Here’s another big mistake: Too much batter in the forms! You will end up with the “big Twinkie” Dr. Egon Spengler describes in Ghostbuster. The taste will be fine, but the filling to cake ratio will be off. I checked the cakes about 20 minutes after I put them in – a knife inserted in the middle of a cake (or you could use a toothpick, you wuss) came out clean.
While the cakes are cooling, prepare the filling. Recipes all called for powdered sugar. Since powdered sugar is just subjugated granular, I always toss garden variety sugar in the Vitamix (or any blender) and let ‘er rip. Works every time.

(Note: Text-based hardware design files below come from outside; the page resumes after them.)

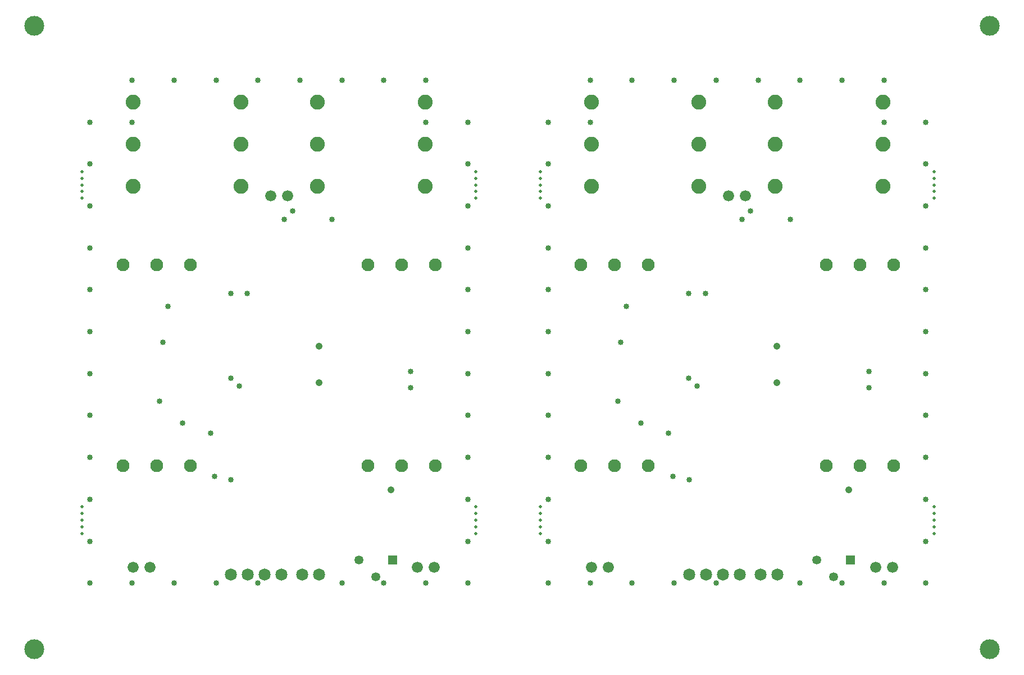
<source format=gbs>
G04*
G04 #@! TF.GenerationSoftware,Altium Limited,Altium Designer,19.1.6 (110)*
G04*
G04 Layer_Color=16711935*
%FSLAX25Y25*%
%MOIN*%
G70*
G01*
G75*
%ADD10C,0.11811*%
%ADD32C,0.01968*%
%ADD69C,0.06591*%
%ADD70C,0.07191*%
%ADD71R,0.05315X0.05315*%
%ADD72C,0.05315*%
%ADD73C,0.07678*%
%ADD74C,0.08859*%
%ADD75C,0.03347*%
%ADD76C,0.04091*%
D10*
X11811Y11811D02*
D03*
X578740D02*
D03*
Y381890D02*
D03*
X11811Y381890D02*
D03*
D32*
X312106Y295374D02*
D03*
Y291437D02*
D03*
Y287500D02*
D03*
Y279626D02*
D03*
Y283563D02*
D03*
Y84449D02*
D03*
Y80511D02*
D03*
Y88386D02*
D03*
Y92323D02*
D03*
Y96260D02*
D03*
X545669Y283563D02*
D03*
Y279626D02*
D03*
Y287500D02*
D03*
Y291437D02*
D03*
Y295374D02*
D03*
Y84449D02*
D03*
Y80511D02*
D03*
Y88386D02*
D03*
Y92323D02*
D03*
Y96260D02*
D03*
X273819D02*
D03*
Y92323D02*
D03*
Y88386D02*
D03*
Y80511D02*
D03*
Y84449D02*
D03*
Y295374D02*
D03*
Y291437D02*
D03*
Y287500D02*
D03*
Y279626D02*
D03*
Y283563D02*
D03*
X40256Y96260D02*
D03*
Y92323D02*
D03*
Y88386D02*
D03*
Y80511D02*
D03*
Y84449D02*
D03*
Y283563D02*
D03*
Y279626D02*
D03*
Y287500D02*
D03*
Y291437D02*
D03*
Y295374D02*
D03*
D69*
X152037Y281039D02*
D03*
X162037D02*
D03*
X70423Y60272D02*
D03*
X80423D02*
D03*
X249150Y60469D02*
D03*
X239150D02*
D03*
X423907Y281039D02*
D03*
X433907D02*
D03*
X342293Y60272D02*
D03*
X352293D02*
D03*
X521020Y60469D02*
D03*
X511020D02*
D03*
D70*
X148504Y56039D02*
D03*
X158504D02*
D03*
X128505D02*
D03*
X138505D02*
D03*
X180738Y55941D02*
D03*
X170738D02*
D03*
X420375Y56039D02*
D03*
X430375D02*
D03*
X400375D02*
D03*
X410375D02*
D03*
X452608Y55941D02*
D03*
X442608D02*
D03*
D71*
X224394Y64799D02*
D03*
X496265D02*
D03*
D72*
X214394Y54799D02*
D03*
X204394Y64799D02*
D03*
X486265Y54799D02*
D03*
X476264Y64799D02*
D03*
D73*
X249797Y240122D02*
D03*
X229797D02*
D03*
X209797D02*
D03*
X249797Y120622D02*
D03*
X229797D02*
D03*
X209797D02*
D03*
X104297Y240122D02*
D03*
X84297D02*
D03*
X64297D02*
D03*
X104297Y120622D02*
D03*
X84297D02*
D03*
X64297D02*
D03*
X521667Y240122D02*
D03*
X501667D02*
D03*
X481667D02*
D03*
X521667Y120622D02*
D03*
X501667D02*
D03*
X481667D02*
D03*
X376167Y240122D02*
D03*
X356167D02*
D03*
X336167D02*
D03*
X376167Y120622D02*
D03*
X356167D02*
D03*
X336167D02*
D03*
D74*
X179708Y311722D02*
D03*
X243606D02*
D03*
X179708Y336722D02*
D03*
X243606D02*
D03*
X179708Y286722D02*
D03*
X243606D02*
D03*
X70489Y311722D02*
D03*
X134387D02*
D03*
X70489Y336722D02*
D03*
X134387D02*
D03*
X70489Y286722D02*
D03*
X134387D02*
D03*
X451578Y311722D02*
D03*
X515476D02*
D03*
X451578Y336722D02*
D03*
X515476D02*
D03*
X451578Y286722D02*
D03*
X515476D02*
D03*
X342359Y311722D02*
D03*
X406257D02*
D03*
X342359Y336722D02*
D03*
X406257D02*
D03*
X342359Y286722D02*
D03*
X406257D02*
D03*
D75*
X269024Y324846D02*
D03*
Y299946D02*
D03*
Y275046D02*
D03*
Y250146D02*
D03*
Y225246D02*
D03*
Y200346D02*
D03*
Y175446D02*
D03*
Y150546D02*
D03*
Y125646D02*
D03*
Y100746D02*
D03*
Y75846D02*
D03*
Y50946D02*
D03*
X244124Y349746D02*
D03*
Y324846D02*
D03*
Y50946D02*
D03*
X219224Y349746D02*
D03*
Y50946D02*
D03*
X194324Y349746D02*
D03*
Y50946D02*
D03*
X169424Y349746D02*
D03*
X144524D02*
D03*
Y50946D02*
D03*
X119624Y349746D02*
D03*
Y50946D02*
D03*
X94724Y349746D02*
D03*
Y50946D02*
D03*
X69824Y349746D02*
D03*
Y324846D02*
D03*
Y50946D02*
D03*
X44924Y324846D02*
D03*
Y299946D02*
D03*
Y275046D02*
D03*
Y250146D02*
D03*
Y225246D02*
D03*
Y200346D02*
D03*
Y175446D02*
D03*
Y150546D02*
D03*
Y125646D02*
D03*
Y100746D02*
D03*
Y75846D02*
D03*
Y50946D02*
D03*
X128395Y172772D02*
D03*
X118848Y114504D02*
D03*
X128494Y112432D02*
D03*
X133317Y167949D02*
D03*
X116289Y139996D02*
D03*
X99753Y146000D02*
D03*
X235088Y167063D02*
D03*
X235088Y176677D02*
D03*
X188417Y266866D02*
D03*
X128395Y223067D02*
D03*
X138180D02*
D03*
X164963Y271977D02*
D03*
X159990Y266866D02*
D03*
X86072Y158992D02*
D03*
X91203Y215476D02*
D03*
X88028Y194117D02*
D03*
X540895Y324846D02*
D03*
Y299946D02*
D03*
Y275046D02*
D03*
Y250146D02*
D03*
Y225246D02*
D03*
Y200346D02*
D03*
Y175446D02*
D03*
Y150546D02*
D03*
Y125646D02*
D03*
Y100746D02*
D03*
Y75846D02*
D03*
Y50946D02*
D03*
X515995Y349746D02*
D03*
Y324846D02*
D03*
Y50946D02*
D03*
X491094Y349746D02*
D03*
Y50946D02*
D03*
X466194Y349746D02*
D03*
Y50946D02*
D03*
X441294Y349746D02*
D03*
X416395D02*
D03*
Y50946D02*
D03*
X391494Y349746D02*
D03*
Y50946D02*
D03*
X366595Y349746D02*
D03*
Y50946D02*
D03*
X341694Y349746D02*
D03*
Y324846D02*
D03*
Y50946D02*
D03*
X316794Y324846D02*
D03*
Y299946D02*
D03*
Y275046D02*
D03*
Y250146D02*
D03*
Y225246D02*
D03*
Y200346D02*
D03*
Y175446D02*
D03*
Y150546D02*
D03*
Y125646D02*
D03*
Y100746D02*
D03*
Y75846D02*
D03*
Y50946D02*
D03*
X400266Y172772D02*
D03*
X390718Y114504D02*
D03*
X400364Y112432D02*
D03*
X405187Y167949D02*
D03*
X388159Y139996D02*
D03*
X371623Y146000D02*
D03*
X506958Y167063D02*
D03*
X506958Y176677D02*
D03*
X460287Y266866D02*
D03*
X400266Y223067D02*
D03*
X410050D02*
D03*
X436833Y271977D02*
D03*
X431860Y266866D02*
D03*
X357943Y158992D02*
D03*
X363073Y215476D02*
D03*
X359898Y194117D02*
D03*
D76*
X180659Y191669D02*
D03*
Y170016D02*
D03*
X223324Y106335D02*
D03*
X452529Y191669D02*
D03*
Y170016D02*
D03*
X495194Y106335D02*
D03*
M02*

</source>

In the mixer bowl I put about a cup of powdered sugar and coconut oil and a half stick of butter. Every recipe called for margarine and many called for marshallow cream, neither of which I keep around, but if you’re going for the authentic junk food taste, pick them up. After it creamed for a few minutes I added lemon extract. Again, this is a personal preference, but as FirstBorn always says “You just can’t leave a recipe alone, can you?” Guilty as charged. The genuine Twinkie filling always seemed to have a slight grit so I partially pulverized about a 1/2 cup of sugar and added it to the bowl. Remember, people never complain that their Twinkies are too sweet! I used a plastic straw to poke three holes in the flat bottom of each cake. Filled the injector tool from the Baby Cake Pops and injected those suckers but good.
To recap:
1. Make the batter thinner so the finished cake is very, very light. I should have added more water.
2. Fill your Twinkie forms only about 1/4 full – I filled mine half and look at the mutants I created!
3. Don’t skimp on the filling you inject. The interior will absorb lots more than you’d believe possible!
And there you have it. But you know what? Now I’m hungry for Suzy Qs…







Thanks for the idea and recipe! I may try this for Xmas. There’ll be plenty of kidos running around that will taste test.